- **Instruction**: Copy out exactly, from the entries that follow, the line holding "constant state of alertness. It is", the line holding "Vertical Centrifugal Back Pullout End", and all lines between them, but no pictures.

»»

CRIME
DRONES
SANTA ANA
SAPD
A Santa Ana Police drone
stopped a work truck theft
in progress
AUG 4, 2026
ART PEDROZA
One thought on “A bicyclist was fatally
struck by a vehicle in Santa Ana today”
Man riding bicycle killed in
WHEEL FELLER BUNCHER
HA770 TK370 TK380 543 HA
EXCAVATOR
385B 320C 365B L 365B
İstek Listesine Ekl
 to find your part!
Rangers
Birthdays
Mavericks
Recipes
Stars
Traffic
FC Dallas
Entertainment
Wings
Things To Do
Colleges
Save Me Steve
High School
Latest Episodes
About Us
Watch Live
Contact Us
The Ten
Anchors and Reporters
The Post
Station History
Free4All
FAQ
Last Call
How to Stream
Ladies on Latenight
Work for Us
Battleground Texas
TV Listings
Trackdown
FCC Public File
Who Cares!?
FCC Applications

««
»»

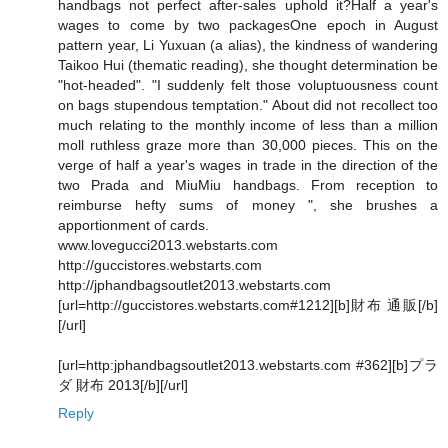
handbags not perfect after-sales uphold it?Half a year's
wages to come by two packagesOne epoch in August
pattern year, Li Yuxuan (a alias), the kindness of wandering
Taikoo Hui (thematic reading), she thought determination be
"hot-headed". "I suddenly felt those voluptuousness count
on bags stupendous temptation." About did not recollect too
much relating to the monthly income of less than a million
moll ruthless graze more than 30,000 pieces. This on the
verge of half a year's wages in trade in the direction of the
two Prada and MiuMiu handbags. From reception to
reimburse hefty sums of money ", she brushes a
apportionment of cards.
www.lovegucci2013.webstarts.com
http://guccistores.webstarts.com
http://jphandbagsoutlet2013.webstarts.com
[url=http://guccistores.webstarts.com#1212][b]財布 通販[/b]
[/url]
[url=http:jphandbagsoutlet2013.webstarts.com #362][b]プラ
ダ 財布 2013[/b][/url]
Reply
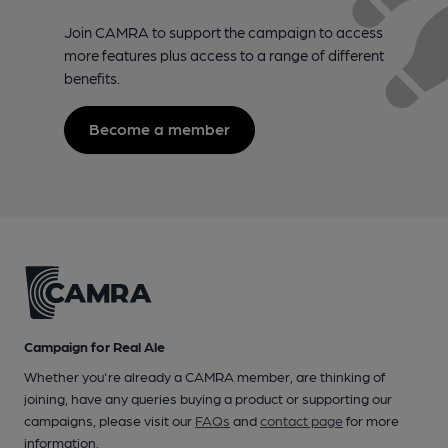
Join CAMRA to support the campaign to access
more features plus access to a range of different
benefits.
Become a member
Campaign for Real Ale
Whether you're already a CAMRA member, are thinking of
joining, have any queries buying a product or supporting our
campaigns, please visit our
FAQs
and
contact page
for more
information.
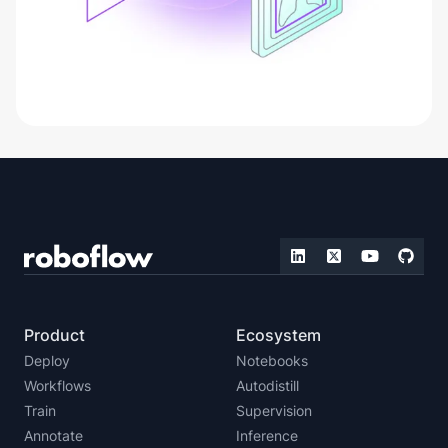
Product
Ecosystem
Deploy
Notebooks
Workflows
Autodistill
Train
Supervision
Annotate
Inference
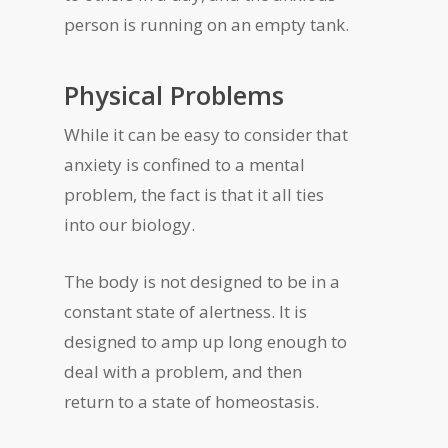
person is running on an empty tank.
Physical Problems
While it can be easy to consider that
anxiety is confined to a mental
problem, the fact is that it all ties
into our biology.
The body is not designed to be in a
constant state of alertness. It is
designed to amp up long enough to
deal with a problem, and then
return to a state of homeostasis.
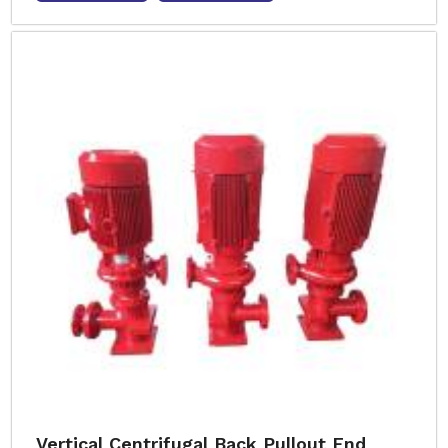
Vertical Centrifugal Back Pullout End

««

- **Exercise answer**:
constant state of alertness. It is
designed to amp up long enough to
deal with a problem, and then
return to a state of homeostasis.
Vertical Centrifugal Back Pullout End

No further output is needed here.